What More To Add To This Chaat?
This dahi chana chaat is filling and wholesome in itself. But you can make it more fun by adding a few more ingredients if you want.
Sev or Aloo Bhujia
Sev is generally used as a garnish or for crunch in chaats like sukhi bhel and papdi chaat. You can use this too. Or use aloo bhujia instead. The latter will be more tangy and flavorful. If you want, you can use other similar fried snacks as well.
We are also using beaten curd. That can be substituted with Greek yoghurt as well. Or you can beat this curd after adding either salt or sugar. Doing so will give a salty or sweetened version of the curd.
This ingredient is also quite commonly included in street chats, so that you can add this. The seeds will add to the crunch and fruity flavour. Moreover, they enhance the look of the chaat two folds.
Chaat vendors use more chopped vegetables than what we are using.

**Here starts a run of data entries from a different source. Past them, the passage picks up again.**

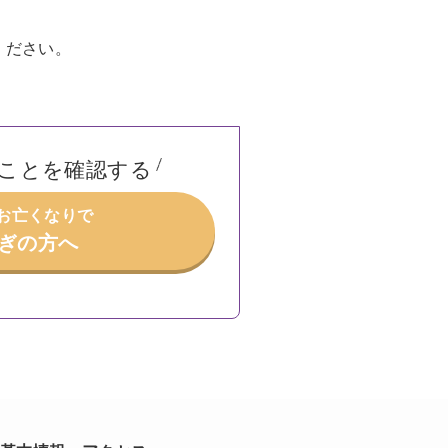
ください。
ことを確認する
/お亡くなりで
ぎの方へ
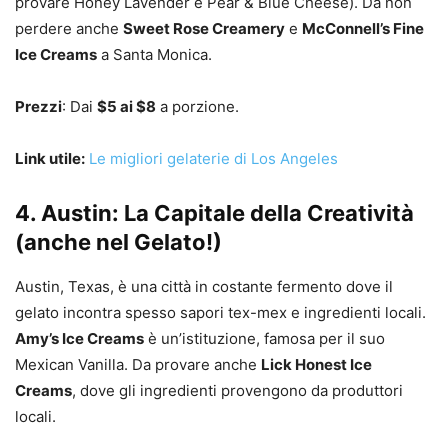
provare Honey Lavender e Pear & Blue Cheese). Da non
perdere anche
Sweet Rose Creamery
e
McConnell’s Fine
Ice Creams
a Santa Monica.
Prezzi
: Dai
$5 ai $8
a porzione.
Link utile:
Le migliori gelaterie di Los Angeles
4. Austin: La Capitale della Creatività
(anche nel Gelato!)
Austin, Texas, è una città in costante fermento dove il
gelato incontra spesso sapori tex-mex e ingredienti locali.
Amy’s Ice Creams
è un’istituzione, famosa per il suo
Mexican Vanilla. Da provare anche
Lick Honest Ice
Creams
, dove gli ingredienti provengono da produttori
locali.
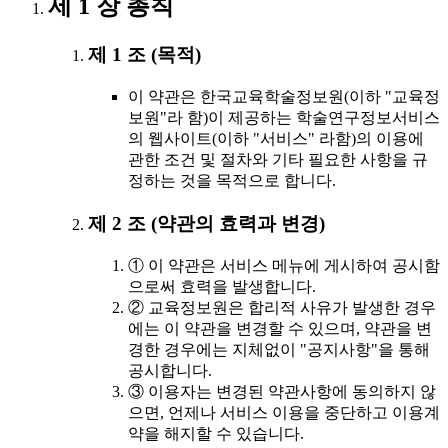
제 1 장 총칙
제 1 조 (목적)
이 약관은 한국교육학술정보원(이하 "교육정
보원"라 함)이 제공하는 학술연구정보서비스
의 웹사이트(이하 "서비스" 라함)의 이용에
관한 조건 및 절차와 기타 필요한 사항을 규
정하는 것을 목적으로 합니다.
제 2 조 (약관의 효력과 변경)
① 이 약관은 서비스 메뉴에 게시하여 공시함
으로써 효력을 발생합니다.
② 교육정보원은 합리적 사유가 발생한 경우
에는 이 약관을 변경할 수 있으며, 약관을 변
경한 경우에는 지체없이 "공지사항"을 통해
공시합니다.
③ 이용자는 변경된 약관사항에 동의하지 않
으면, 언제나 서비스 이용을 중단하고 이용계
약을 해지할 수 있습니다.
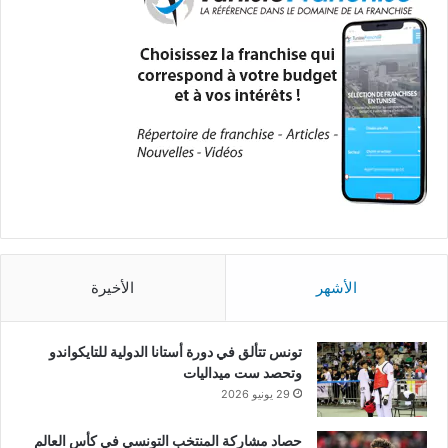
الأشهر
الأخيرة
تونس تتألق في دورة أستانا الدولية للتايكواندو
وتحصد ست ميداليات
29 يونيو 2026
حصاد مشاركة المنتخب التونسي في كأس العالم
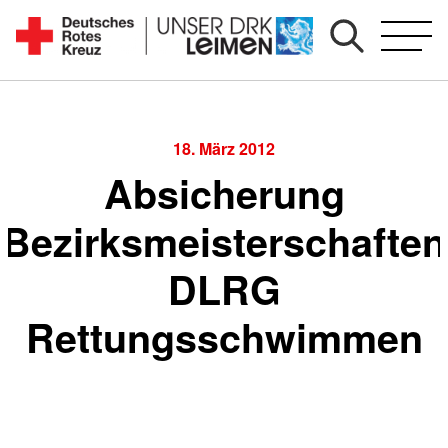
Zum
Inhalt
Seit
springen
1892
für
Sie
18. März 2012
vor
Absicherung
Ort
Bezirksmeisterschaften
DLRG
Rettungsschwimmen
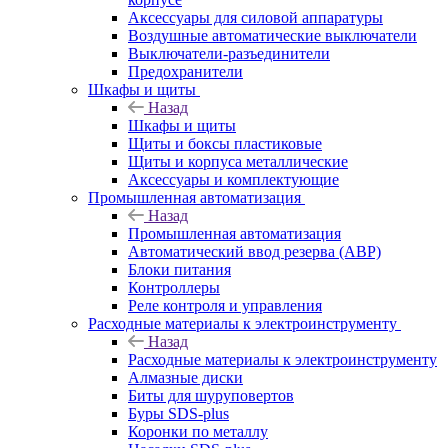
Аксессуары для силовой аппаратуры
Воздушные автоматические выключатели
Выключатели-разъединители
Предохранители
Шкафы и щиты
Назад
Шкафы и щиты
Щиты и боксы пластиковые
Щиты и корпуса металлические
Аксессуары и комплектующие
Промышленная автоматизация
Назад
Промышленная автоматизация
Автоматический ввод резерва (АВР)
Блоки питания
Контроллеры
Реле контроля и управления
Расходные материалы к электроинструменту
Назад
Расходные материалы к электроинструменту
Алмазные диски
Биты для шуруповертов
Буры SDS-plus
Коронки по металлу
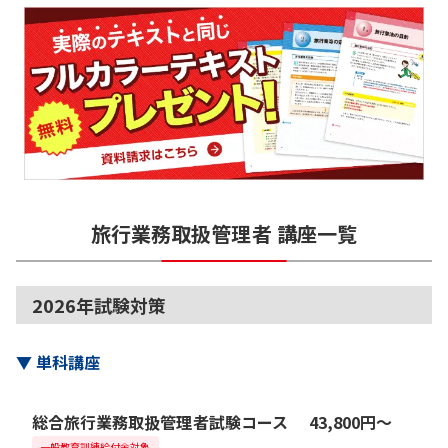
旅行業務取扱管理者
講座一覧
2026年試験対策
▼
単科講座
総合旅行業務取扱管理者試験コース
43,800
円
〜
一般教育訓練給付金対象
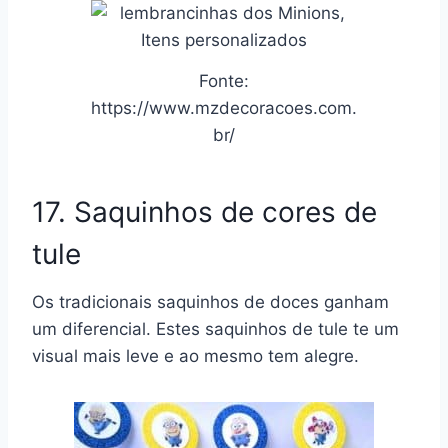
Fonte:
https://www.mzdecoracoes.com.
br/
17. Saquinhos de cores de
tule
Os tradicionais saquinhos de doces ganham
um diferencial. Estes saquinhos de tule te um
visual mais leve e ao mesmo tem alegre.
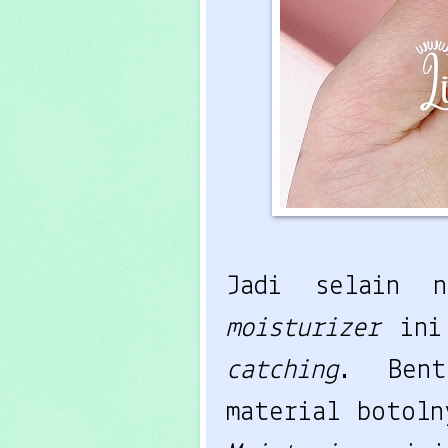
Jadi selain 
moisturizer
ini
catching
. Ben
material botoln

So you can do that too. Finely chopped cucumber, beetroot, carrot, etc., are nutritious options to add. And if you are making this during summer, then make sure to add chopped raw mangoes to it.
We have used just salt and coriander powder in this recipe. But generally, chaats have a lot more spices than that. You can add multiple spices like chaat masala, dry mango powder, red chilli powder or flakes, a pinch of garam masala, black salt, and even roasted cumins. The choice is yours.
TR’s Extra Shots
- Pre-Prep – Prepare the chutney and curd along with chopping the vegetables beforehand. Also, boil the chickpeas and potatoes, then store them. It will make it easier to assemble everything and serve the chaat fresh.
- Serving – If you have chilled the curd, remove it before ten minutes of serving. It can be cold but not super chilled.
- Boiling – When boiling chickpeas, add a little salt to them.
- Chillies – To make it spicier, add chopped green chillies. On the contrary, add red chilli powder if you want to make it colourful and not spicy. Black Pepper powder is also good to add.
- Cooking – Using a pressure cooker for cooking chickpeas is faster. But if you are using a pot or pan, it’s better to soak the chickpeas overnight. The cooking time can take 30-45 minutes.
- Canned Chickpeas – Sometimes, they may need to be boiled before use. Boil them in 2.5 or 3 cups of water. It’ll be enough.